Welcome to the Arabic ASR and DI project!

In this post, we will summarize the work done on Arabic speech recognition and Arabic dialect identification projects for RedHenLab as part of GSoC 2018. Each of the projects is explained in more detail in a separate post.

Arabic Speech Recognition

The Arabic speech recognition project builds upon the work done by the Aalto team in the MGB-3 2018 challenge for Arabic speech recognition [1]. The project builds multiple GMM’s sequentially, using alignments from each GMM to train the next, then moves to extracting i-vectors and training a TDNN using the extracted features and i-vectors. The models were trained on the Gale Arabic conversation speech data set, which UPenn’s LDC kindly provided for the purpose of this GSoC project. Check this post for more information about the project.

Work yet to be done

The output of the recognizer is currently falling for the complex morphology of the Arabic language. The solution lies mainly within language modeling and adaptation to Dialectic Arabic. These will be the next steps for this project.

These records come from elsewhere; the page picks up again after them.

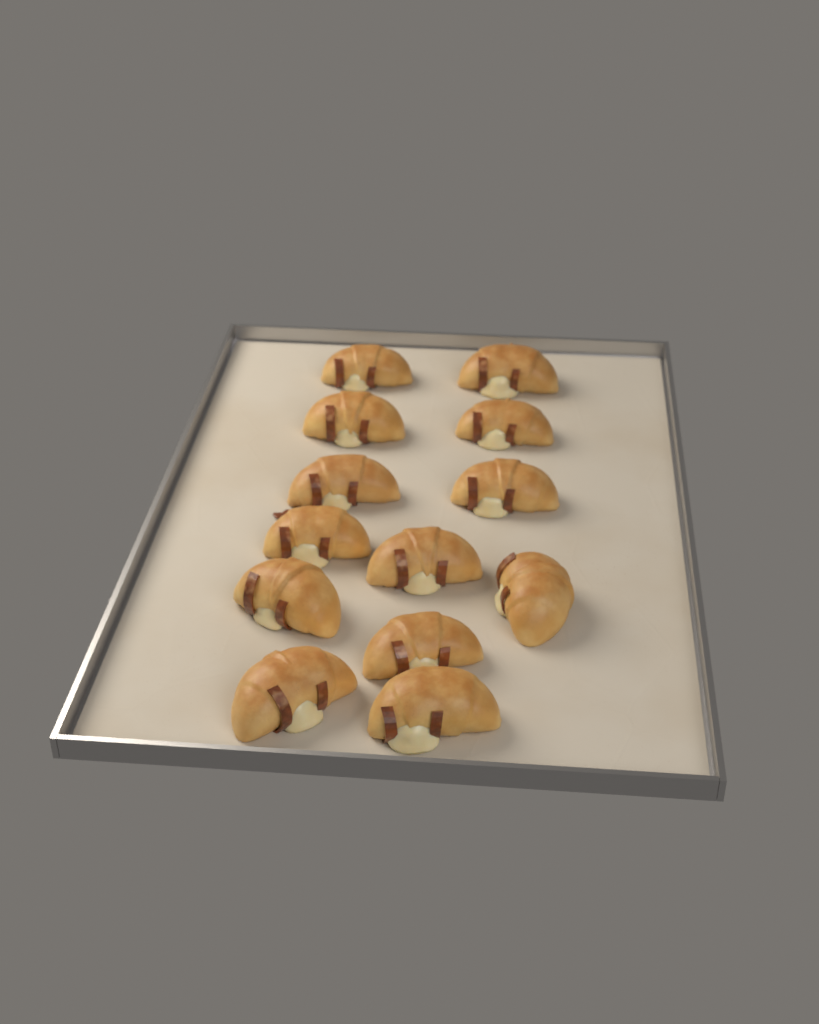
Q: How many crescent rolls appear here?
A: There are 13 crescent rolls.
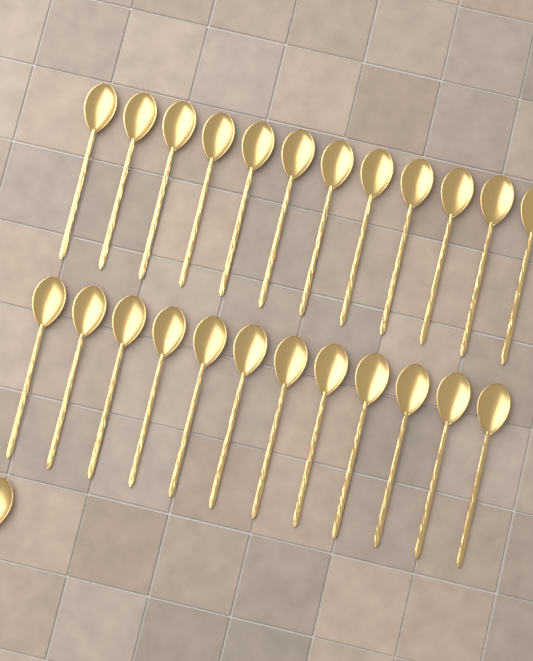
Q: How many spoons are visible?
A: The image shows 25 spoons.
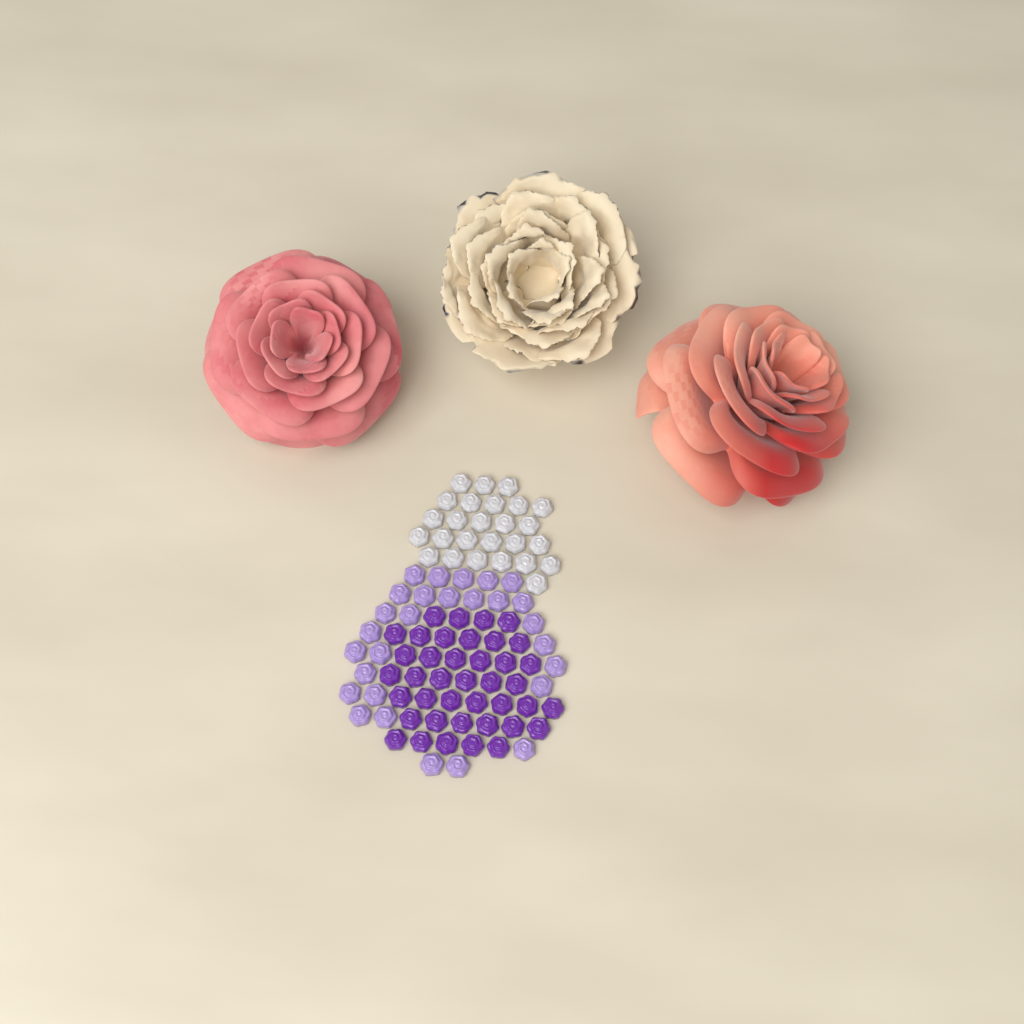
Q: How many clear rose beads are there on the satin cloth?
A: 26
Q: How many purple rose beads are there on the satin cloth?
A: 40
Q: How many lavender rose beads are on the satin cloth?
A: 28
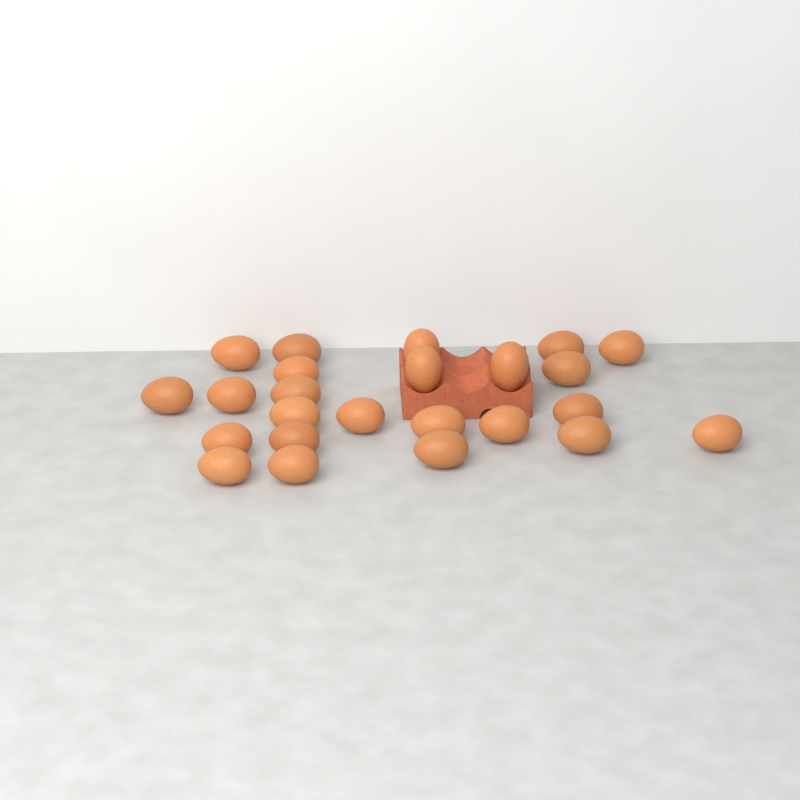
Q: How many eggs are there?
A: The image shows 24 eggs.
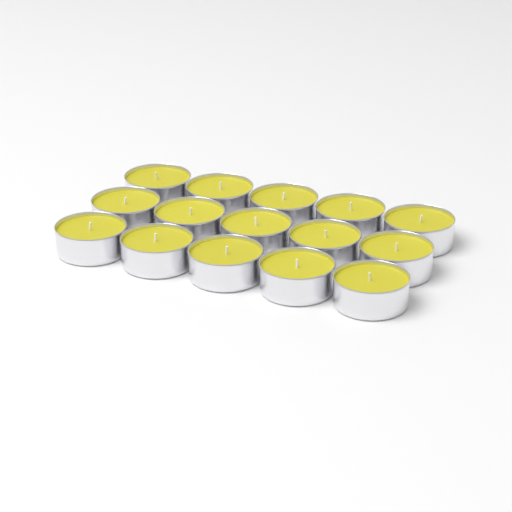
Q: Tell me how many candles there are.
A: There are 15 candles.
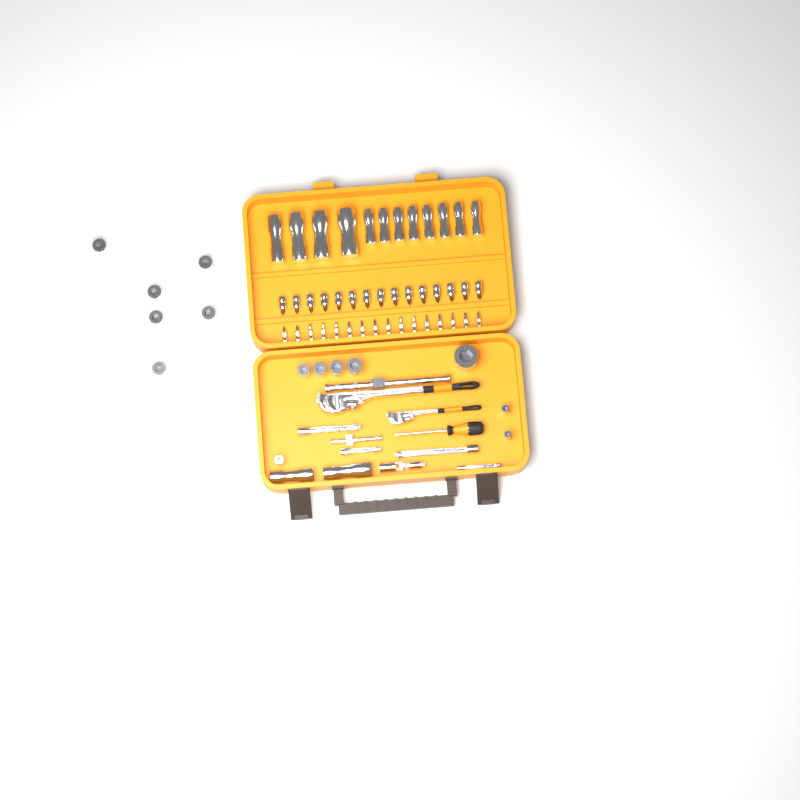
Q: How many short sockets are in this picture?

Arabic Dialect Identification

The work done on Arabic dialect identification builds upon the work done by the MIT-QCRI team on the MGB-3 Arabic dialect identification challenge [2]. The project uses i-vectors extracted for the utterances to predict the dialect of the utterance using one of two methods:

Cosine-distance scoring (CDS)
A Siamese neural network

Check this post for more details about the project.

Work yet to be done

To maximize the performance, the authors suggested merging the output of both classifiers. Furthermore, other feature types should be explored, especially phonemic features.

Timeline

For specific checkpoints within the timeline of the project, you can check the following blog posts:

Acknowledgement

A huge thanks goes to my GSoC mentors, Professor Mark Turner, Professor Ahmed Abdel-Fattah, Professor Michael Pacchioli and all the Red Hen Lab contributors who were very helpful and supportive throughout the project.

References

[1] P. Smit, S. Gangireddy, S. Enarvi, S. Virpioja, and M. Kurimo, “Aalto system for the 2017 Arabic multigenre brodcast challenge,” in ASRU, 2017.

[2] Ali, A., Dehak, N., Cardinal, P., Khurana, S., Yella, S.H., Glass, J., Bell, P., Renals, S. (2016) Automatic Dialect Detection in Arabic Broadcast Speech. Proc. Interspeech 2016, 2934-2938.